• _演習の構成_
A: 本文のうち、「9世紀から10世紀には税収入」から始めて「基本的な流れは次の通りである。」まで続く部分を、そのまま書き出してください。
B: 次の(i)〜(iii)が本文と合っているかを、それぞれ「はい」か「いいえ」で判定し、決め手となる本文の語句を引用せよ。(i) 墾田永年私財法によって公地公民の原則が崩れた。(ii) 公営田は畿内に設けられた。(iii) 延喜の荘園整理令は効果を上げた。

• _本文_
——————————
律令国家の土地政策の推移について、次の(ア)~(エ)の語句を用いて論述せよ。
(ア) 荘園整理令 (イ) 偽籍 (ウ) 墾田永年私財法 (エ) 口分田 (筑波大学2020年度)
9世紀から10世紀には税収入の維持がむずかしくなり,財源確保に様々な方法がとられた。10世紀初めの変化に留意しながら,9世紀から10世紀の財源確保や有力農民に対する課税の方法の変遷を説明せよ。(京都大学2014年度)
律令国家の土地制度の推移と課税方法の変遷は、完全にリンクしている。
基本的な流れは次の通りである。
【8世紀】
1 律令国家は、公地公民制のもと民衆を戸籍に登録して、戸ごとに口分田を班給する。
租税は、口分田の広さに応じた地代である租、計帳に基づく人頭税の調・庸・雑徭を徴税
↓
2 人口増加による口分田不足→開墾奨励→百万町歩の開墾計画、三世一身法
↓
3 墾田永年私財法→開墾した土地の永年私有を保障→公地公民の原則が崩れる
↓
4 貴族・寺院による私有地拡大→初期荘園(有力農民の協力を得て耕作)
↓
【9世紀】
5 農民の貧富の拡大→偽籍の横行→班田収授の実施困難に
↓
6 公営田(大宰府管内)・官田(畿内)という有力農民を利用した直営方式の採用
↓
7 院宮王臣家(天皇と親密な関係にある皇族や貴族)が、私的に多くの土地を集積して、国家財政を圧迫
↓
【10世紀】
8 延喜の荘園整理令を出して、違法な土地所有を禁じ、班田を命じた
↓
しかし、効果なく
↓
9 戸籍・計帳に基づいて租・調・庸を徴税して財政を維持は不可能に
↓
そのため中央集権制度から、地方官である国司への大幅な権限委譲
↓
10 任国に赴任する国司の最上級者に、大きな権限と責任を負わせる
↓
11 受領は、課税対象の田地を名という徴税単位にわけ、田堵に耕作を請負わせた
↓
12 受領が土地を基礎に負名から地代を徴税する体制になった
教科書(『詳説日本史』(山川))には「租・調・庸や公出挙の利稲の系譜を引く税である官物と、雑徭に由来し本来力役である臨時雑役を課すようになった」と書かれている。
この「租・調・庸や公出挙の利稲の系譜を引く税である官物」というが、実際に納めるのは稲や布などである。本来、租は地代としての稲であり、庸は人頭税としての布である。
——————————
• _提供情報_
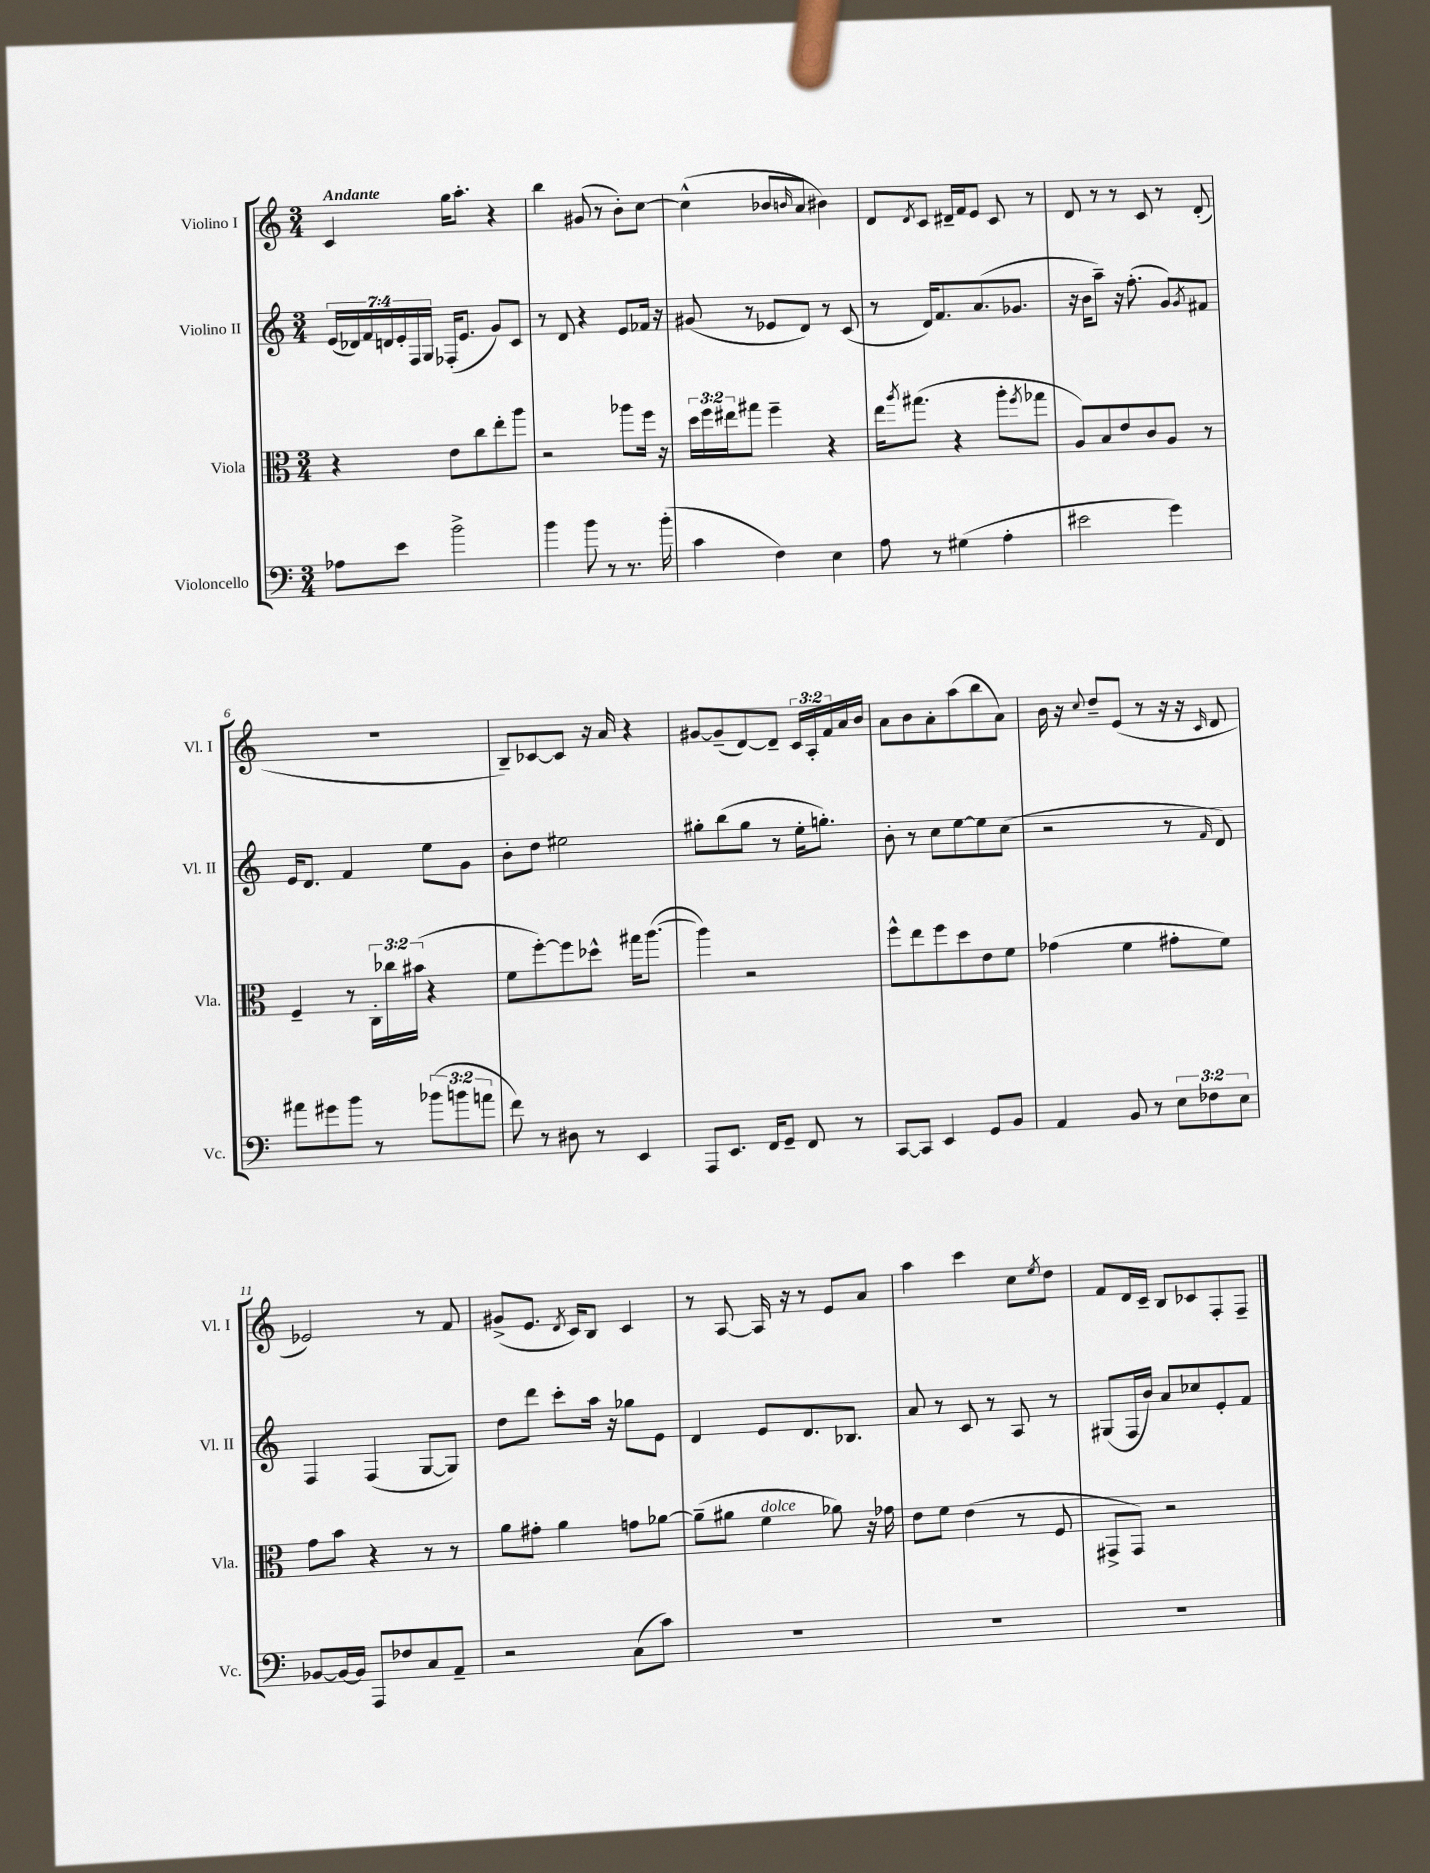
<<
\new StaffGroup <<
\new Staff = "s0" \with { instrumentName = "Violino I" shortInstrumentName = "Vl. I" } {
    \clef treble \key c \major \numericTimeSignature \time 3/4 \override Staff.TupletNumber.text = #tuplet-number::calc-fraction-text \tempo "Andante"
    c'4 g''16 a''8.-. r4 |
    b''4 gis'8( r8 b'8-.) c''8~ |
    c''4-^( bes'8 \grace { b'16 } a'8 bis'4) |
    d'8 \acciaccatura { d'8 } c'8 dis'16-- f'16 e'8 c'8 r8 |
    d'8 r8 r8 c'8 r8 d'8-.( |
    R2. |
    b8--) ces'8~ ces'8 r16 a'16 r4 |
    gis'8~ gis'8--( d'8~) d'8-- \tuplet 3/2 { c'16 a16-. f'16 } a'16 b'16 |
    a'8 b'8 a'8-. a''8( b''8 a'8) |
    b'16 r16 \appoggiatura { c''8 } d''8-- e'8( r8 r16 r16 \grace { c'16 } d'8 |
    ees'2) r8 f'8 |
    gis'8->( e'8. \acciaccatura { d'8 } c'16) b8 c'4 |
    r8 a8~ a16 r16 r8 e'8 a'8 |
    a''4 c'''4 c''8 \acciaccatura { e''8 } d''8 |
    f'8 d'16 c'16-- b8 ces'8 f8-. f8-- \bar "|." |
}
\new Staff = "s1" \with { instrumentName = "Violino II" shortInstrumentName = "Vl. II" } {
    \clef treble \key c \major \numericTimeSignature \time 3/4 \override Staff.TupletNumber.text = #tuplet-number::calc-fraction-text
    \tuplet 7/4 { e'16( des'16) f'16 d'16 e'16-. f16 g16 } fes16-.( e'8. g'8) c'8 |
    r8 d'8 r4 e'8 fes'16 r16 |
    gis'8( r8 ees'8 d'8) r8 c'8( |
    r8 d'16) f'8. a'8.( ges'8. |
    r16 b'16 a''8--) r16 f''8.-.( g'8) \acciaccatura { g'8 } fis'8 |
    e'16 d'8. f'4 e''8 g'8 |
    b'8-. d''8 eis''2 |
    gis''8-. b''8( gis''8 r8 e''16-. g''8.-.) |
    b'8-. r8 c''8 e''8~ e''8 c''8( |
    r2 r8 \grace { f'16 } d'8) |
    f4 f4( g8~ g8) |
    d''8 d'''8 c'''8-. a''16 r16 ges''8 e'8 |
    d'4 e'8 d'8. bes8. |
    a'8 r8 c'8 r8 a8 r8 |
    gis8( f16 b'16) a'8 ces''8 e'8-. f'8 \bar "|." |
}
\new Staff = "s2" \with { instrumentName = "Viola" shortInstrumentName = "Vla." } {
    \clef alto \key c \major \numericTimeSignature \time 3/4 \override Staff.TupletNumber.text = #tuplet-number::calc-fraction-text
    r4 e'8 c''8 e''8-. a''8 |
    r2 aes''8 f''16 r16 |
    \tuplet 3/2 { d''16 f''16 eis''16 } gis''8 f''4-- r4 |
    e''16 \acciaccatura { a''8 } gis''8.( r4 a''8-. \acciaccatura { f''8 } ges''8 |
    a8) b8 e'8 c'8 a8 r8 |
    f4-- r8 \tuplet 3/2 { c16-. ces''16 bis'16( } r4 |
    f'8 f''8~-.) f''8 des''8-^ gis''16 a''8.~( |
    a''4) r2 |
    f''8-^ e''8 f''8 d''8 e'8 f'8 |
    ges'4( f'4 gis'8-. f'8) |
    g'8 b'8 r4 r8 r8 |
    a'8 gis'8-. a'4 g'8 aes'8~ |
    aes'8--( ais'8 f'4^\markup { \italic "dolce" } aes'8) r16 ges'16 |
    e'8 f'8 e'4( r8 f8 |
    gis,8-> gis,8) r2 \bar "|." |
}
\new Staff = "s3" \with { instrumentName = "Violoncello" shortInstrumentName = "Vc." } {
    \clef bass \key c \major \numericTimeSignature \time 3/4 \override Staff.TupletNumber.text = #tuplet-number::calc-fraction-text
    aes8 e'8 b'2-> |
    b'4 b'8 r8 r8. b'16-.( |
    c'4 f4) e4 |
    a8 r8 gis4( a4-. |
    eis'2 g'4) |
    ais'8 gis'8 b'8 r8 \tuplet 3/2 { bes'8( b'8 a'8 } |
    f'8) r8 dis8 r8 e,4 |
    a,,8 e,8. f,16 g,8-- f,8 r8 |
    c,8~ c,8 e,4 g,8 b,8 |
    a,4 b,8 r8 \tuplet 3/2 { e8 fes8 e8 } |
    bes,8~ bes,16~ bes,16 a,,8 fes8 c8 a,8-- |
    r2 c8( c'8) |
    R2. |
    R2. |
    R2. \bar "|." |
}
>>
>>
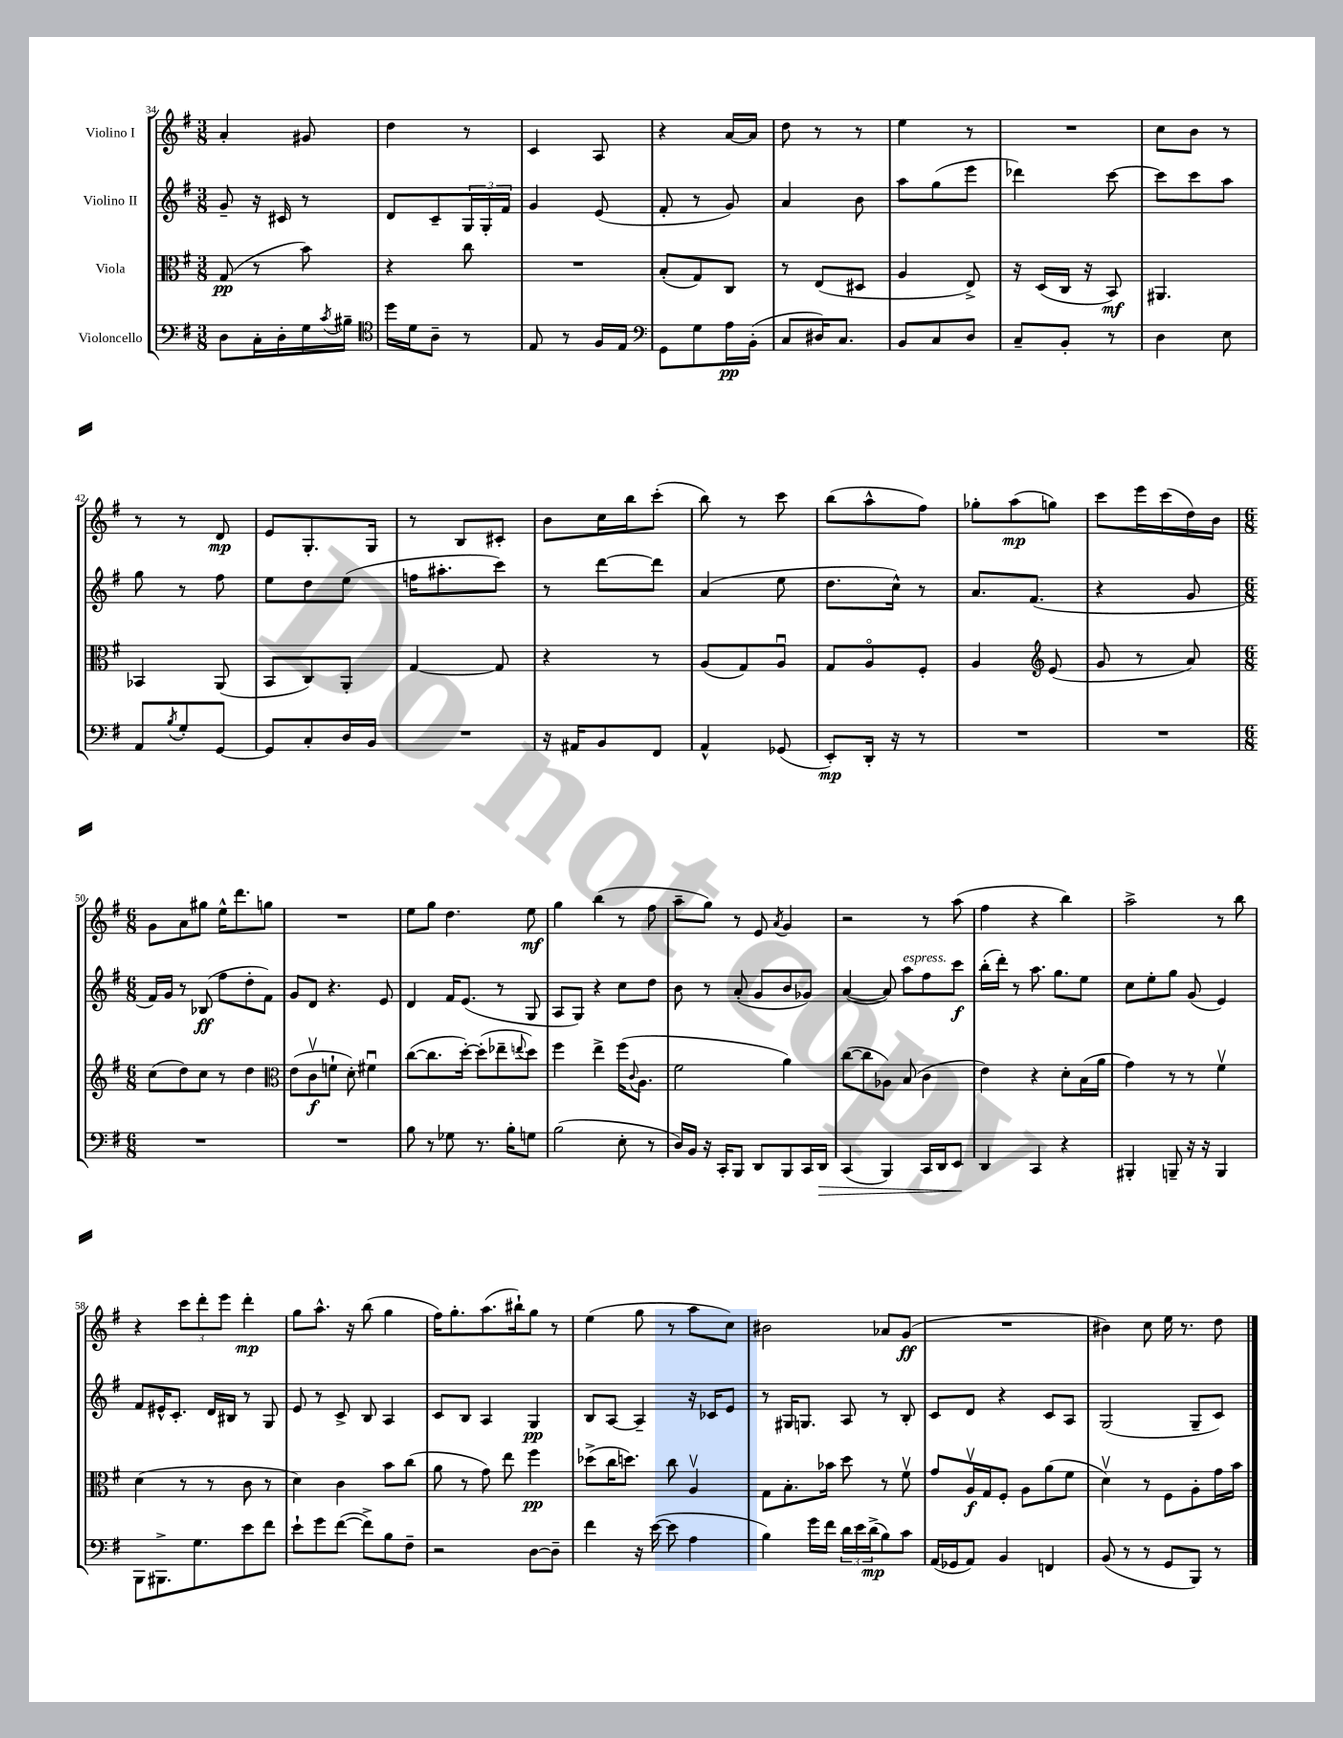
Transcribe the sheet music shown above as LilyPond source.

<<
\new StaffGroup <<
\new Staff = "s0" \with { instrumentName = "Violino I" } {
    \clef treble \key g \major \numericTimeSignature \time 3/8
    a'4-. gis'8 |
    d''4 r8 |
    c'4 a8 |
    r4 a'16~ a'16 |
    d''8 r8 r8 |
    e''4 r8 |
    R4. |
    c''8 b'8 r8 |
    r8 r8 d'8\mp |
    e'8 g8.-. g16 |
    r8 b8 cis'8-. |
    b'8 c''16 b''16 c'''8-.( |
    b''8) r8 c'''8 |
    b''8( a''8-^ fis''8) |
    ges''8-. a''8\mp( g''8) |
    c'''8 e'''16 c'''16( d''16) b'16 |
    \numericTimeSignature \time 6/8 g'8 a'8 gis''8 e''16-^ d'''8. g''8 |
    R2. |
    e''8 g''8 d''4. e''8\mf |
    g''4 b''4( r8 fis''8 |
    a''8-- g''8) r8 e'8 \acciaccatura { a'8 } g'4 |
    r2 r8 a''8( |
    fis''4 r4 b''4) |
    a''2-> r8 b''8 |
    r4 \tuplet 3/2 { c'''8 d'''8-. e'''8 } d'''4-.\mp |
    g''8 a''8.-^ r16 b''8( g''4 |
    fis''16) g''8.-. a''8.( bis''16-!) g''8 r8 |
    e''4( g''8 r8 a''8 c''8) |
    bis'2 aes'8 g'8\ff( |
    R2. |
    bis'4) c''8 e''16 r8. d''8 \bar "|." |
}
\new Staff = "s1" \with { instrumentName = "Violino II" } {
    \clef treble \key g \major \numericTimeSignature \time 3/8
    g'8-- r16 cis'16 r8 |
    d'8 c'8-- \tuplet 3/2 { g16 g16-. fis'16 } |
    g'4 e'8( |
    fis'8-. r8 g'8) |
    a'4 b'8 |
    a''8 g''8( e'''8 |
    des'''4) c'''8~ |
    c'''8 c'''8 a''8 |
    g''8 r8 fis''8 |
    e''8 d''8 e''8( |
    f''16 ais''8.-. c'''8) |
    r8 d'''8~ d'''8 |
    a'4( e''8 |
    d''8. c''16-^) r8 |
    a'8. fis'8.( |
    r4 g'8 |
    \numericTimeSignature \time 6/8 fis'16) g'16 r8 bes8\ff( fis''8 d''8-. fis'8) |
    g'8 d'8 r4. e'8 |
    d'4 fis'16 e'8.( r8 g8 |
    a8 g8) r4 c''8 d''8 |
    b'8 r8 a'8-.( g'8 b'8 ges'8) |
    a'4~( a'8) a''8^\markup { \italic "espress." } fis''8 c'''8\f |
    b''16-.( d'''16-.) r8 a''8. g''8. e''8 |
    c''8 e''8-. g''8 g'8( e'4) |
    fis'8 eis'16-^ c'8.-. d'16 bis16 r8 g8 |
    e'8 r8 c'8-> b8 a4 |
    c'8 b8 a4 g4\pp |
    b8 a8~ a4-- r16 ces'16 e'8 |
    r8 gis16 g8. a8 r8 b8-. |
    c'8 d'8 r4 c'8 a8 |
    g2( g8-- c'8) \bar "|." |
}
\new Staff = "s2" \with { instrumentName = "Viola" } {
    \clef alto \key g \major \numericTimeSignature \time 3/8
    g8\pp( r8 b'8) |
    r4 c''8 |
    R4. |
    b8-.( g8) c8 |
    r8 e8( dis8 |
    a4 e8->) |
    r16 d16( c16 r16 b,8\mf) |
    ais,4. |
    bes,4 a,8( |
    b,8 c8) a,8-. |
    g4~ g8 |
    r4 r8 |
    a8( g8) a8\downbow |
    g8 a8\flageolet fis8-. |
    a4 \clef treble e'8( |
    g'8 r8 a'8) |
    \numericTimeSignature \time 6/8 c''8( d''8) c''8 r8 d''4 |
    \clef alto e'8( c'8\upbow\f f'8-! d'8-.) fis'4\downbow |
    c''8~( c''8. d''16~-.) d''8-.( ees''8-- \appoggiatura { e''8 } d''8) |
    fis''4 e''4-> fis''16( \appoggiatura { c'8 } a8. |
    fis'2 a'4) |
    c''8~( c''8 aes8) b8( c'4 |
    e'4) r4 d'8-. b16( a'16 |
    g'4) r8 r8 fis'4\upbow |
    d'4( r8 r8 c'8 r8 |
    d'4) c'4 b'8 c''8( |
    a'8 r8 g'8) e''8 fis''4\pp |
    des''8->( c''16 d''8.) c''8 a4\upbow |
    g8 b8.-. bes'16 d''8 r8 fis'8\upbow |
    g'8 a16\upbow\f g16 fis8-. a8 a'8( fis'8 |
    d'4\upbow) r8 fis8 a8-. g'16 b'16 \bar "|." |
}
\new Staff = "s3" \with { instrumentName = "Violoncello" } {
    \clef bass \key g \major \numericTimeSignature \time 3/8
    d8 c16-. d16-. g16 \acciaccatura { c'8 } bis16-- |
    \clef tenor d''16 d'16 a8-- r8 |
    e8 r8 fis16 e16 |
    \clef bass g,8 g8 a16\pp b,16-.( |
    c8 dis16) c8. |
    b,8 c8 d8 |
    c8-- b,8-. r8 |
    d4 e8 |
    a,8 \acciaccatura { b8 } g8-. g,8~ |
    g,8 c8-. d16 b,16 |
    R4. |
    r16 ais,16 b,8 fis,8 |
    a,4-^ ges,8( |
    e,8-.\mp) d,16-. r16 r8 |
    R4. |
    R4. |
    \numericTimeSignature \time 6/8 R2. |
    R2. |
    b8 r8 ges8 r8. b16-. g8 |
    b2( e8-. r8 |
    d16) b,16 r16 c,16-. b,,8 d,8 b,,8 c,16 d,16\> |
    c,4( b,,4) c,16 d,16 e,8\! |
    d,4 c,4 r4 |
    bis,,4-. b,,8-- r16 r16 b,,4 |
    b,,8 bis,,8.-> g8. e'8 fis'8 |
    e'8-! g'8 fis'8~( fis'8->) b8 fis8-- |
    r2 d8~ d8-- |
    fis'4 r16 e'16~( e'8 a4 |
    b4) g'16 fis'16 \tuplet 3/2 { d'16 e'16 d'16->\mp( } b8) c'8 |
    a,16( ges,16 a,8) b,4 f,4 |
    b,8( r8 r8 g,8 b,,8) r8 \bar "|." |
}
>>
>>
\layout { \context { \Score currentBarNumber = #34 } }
——————————
• _演習の解答_
A:
9世紀から10世紀には税収入の維持がむずかしくなり,財源確保に様々な方法がとられた。10世紀初めの変化に留意しながら,9世紀から10世紀の財源確保や有力農民に対する課税の方法の変遷を説明せよ。(京都大学2014年度)
律令国家の土地制度の推移と課税方法の変遷は、完全にリンクしている。
基本的な流れは次の通りである。

B:
(i) はい:「墾田永年私財法→開墾した土地の永年私有を保障→公地公民の原則が崩れる」
(ii) いいえ:「公営田(大宰府管内)・官田(畿内)」
(iii) いいえ:「しかし、効果なく」